*TASK OBJECTIVE*
Return exactly the span of lines in the following data that opens with the line containing "Doctor Marlon Becerra" and closes with the line containing "ขวดที่รวบรวมเอ". Include nothing else.

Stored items
== Segment start ==

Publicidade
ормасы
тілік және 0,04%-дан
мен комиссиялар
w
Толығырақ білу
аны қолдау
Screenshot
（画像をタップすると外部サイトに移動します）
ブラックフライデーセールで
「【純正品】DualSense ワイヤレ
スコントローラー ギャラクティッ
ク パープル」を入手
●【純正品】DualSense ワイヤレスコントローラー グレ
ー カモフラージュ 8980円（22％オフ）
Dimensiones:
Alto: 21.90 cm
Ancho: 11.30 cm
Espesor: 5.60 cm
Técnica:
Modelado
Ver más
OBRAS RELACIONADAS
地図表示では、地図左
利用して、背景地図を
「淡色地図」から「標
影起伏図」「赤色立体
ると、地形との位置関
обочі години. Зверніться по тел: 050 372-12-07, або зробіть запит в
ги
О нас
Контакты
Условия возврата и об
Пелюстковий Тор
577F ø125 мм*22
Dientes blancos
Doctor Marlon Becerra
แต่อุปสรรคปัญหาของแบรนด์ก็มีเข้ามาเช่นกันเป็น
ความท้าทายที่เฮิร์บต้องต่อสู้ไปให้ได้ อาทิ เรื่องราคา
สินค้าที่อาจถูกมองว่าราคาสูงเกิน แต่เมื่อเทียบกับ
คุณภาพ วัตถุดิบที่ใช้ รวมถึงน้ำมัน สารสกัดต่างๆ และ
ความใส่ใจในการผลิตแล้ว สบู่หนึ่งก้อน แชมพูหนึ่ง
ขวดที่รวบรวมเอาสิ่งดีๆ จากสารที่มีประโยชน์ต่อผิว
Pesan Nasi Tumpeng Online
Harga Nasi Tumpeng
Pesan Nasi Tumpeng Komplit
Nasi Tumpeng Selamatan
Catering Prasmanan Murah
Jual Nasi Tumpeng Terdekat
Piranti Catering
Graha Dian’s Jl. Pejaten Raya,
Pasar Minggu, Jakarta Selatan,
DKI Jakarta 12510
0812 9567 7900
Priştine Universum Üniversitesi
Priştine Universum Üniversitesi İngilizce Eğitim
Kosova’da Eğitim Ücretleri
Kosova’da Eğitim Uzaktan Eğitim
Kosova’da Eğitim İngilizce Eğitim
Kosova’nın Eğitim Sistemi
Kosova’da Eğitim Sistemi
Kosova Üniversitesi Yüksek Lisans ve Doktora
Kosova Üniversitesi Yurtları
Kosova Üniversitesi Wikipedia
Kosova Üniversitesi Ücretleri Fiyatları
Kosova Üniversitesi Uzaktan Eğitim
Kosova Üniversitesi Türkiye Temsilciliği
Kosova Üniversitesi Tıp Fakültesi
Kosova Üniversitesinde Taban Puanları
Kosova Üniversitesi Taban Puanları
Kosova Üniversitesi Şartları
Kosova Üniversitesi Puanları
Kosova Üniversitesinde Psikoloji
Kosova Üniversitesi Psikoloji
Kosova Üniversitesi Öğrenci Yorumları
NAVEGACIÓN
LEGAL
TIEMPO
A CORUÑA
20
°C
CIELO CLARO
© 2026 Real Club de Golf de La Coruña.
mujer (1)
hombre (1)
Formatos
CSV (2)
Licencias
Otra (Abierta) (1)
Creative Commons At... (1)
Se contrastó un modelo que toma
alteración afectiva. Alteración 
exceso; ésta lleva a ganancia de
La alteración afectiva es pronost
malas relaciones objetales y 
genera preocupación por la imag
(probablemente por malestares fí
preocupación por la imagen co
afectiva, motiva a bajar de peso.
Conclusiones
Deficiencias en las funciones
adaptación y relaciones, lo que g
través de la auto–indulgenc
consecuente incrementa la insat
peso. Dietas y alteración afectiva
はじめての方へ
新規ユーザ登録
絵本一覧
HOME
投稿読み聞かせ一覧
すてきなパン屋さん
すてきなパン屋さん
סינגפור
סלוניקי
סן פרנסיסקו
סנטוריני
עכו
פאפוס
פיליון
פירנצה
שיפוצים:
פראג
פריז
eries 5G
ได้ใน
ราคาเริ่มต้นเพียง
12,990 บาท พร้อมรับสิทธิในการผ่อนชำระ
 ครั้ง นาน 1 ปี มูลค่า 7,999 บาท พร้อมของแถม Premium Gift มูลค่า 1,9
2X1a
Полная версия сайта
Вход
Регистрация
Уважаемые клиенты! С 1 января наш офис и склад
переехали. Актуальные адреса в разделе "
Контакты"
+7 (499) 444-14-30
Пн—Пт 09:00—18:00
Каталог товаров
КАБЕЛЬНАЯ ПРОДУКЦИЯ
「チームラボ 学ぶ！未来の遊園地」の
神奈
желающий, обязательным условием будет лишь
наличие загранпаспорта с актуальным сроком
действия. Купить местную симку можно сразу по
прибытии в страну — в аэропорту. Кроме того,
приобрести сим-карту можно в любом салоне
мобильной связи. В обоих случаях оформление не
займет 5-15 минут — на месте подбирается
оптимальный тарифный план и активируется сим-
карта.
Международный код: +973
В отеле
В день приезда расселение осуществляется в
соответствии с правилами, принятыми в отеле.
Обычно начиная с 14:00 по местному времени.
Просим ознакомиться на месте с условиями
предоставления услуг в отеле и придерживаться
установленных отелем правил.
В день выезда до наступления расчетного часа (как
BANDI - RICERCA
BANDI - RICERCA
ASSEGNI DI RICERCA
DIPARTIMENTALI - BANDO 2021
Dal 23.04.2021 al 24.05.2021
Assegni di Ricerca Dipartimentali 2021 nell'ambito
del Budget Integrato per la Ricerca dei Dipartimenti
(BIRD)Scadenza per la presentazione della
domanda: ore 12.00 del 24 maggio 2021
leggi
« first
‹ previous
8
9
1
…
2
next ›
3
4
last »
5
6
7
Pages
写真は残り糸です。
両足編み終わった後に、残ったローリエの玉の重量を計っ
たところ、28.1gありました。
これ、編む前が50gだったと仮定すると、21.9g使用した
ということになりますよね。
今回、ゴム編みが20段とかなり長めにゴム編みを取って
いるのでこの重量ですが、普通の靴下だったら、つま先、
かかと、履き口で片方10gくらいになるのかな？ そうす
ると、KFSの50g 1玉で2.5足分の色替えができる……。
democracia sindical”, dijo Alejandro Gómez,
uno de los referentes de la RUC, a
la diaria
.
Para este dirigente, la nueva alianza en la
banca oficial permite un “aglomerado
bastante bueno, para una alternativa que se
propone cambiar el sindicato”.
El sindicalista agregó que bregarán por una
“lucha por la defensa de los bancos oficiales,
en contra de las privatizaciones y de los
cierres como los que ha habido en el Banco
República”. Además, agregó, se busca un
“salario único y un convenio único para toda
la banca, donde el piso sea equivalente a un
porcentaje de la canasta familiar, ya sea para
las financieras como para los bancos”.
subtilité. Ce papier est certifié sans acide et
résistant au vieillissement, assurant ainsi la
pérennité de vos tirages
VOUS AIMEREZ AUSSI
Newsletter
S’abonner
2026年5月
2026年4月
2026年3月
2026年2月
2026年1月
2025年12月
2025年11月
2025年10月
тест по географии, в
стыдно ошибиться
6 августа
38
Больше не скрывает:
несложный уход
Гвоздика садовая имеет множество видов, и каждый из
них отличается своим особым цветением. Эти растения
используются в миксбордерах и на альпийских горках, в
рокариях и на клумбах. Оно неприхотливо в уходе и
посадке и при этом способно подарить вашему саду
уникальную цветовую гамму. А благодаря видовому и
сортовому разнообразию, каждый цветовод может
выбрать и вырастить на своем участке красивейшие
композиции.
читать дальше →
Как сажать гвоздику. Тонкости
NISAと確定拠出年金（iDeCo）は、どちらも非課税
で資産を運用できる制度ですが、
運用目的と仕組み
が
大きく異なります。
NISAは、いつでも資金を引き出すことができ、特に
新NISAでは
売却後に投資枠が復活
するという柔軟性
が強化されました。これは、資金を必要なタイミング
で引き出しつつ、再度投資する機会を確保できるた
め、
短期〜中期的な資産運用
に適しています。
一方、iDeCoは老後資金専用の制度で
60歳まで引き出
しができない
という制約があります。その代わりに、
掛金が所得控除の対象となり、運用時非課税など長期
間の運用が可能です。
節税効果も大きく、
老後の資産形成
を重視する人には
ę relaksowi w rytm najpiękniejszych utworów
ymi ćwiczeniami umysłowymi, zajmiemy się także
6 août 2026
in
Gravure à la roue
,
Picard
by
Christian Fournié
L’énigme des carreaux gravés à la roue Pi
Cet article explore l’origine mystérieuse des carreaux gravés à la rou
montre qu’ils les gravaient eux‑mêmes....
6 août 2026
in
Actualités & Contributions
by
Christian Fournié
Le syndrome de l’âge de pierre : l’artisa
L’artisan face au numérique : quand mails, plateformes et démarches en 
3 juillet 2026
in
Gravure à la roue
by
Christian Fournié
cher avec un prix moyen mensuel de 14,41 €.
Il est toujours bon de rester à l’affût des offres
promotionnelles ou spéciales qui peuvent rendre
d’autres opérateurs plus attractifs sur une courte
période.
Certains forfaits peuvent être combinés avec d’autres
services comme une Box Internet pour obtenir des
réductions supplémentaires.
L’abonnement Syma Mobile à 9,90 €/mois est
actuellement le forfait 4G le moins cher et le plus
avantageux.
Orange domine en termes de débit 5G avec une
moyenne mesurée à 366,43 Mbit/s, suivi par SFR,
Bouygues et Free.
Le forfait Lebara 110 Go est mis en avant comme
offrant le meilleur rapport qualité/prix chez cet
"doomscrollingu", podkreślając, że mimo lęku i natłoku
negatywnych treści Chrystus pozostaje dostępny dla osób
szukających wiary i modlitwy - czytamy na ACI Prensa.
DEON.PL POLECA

== Segment end ==

*EXPECTED ANSWER*
Doctor Marlon Becerra
แต่อุปสรรคปัญหาของแบรนด์ก็มีเข้ามาเช่นกันเป็น
ความท้าทายที่เฮิร์บต้องต่อสู้ไปให้ได้ อาทิ เรื่องราคา
สินค้าที่อาจถูกมองว่าราคาสูงเกิน แต่เมื่อเทียบกับ
คุณภาพ วัตถุดิบที่ใช้ รวมถึงน้ำมัน สารสกัดต่างๆ และ
ความใส่ใจในการผลิตแล้ว สบู่หนึ่งก้อน แชมพูหนึ่ง
ขวดที่รวบรวมเอาสิ่งดีๆ จากสารที่มีประโยชน์ต่อผิว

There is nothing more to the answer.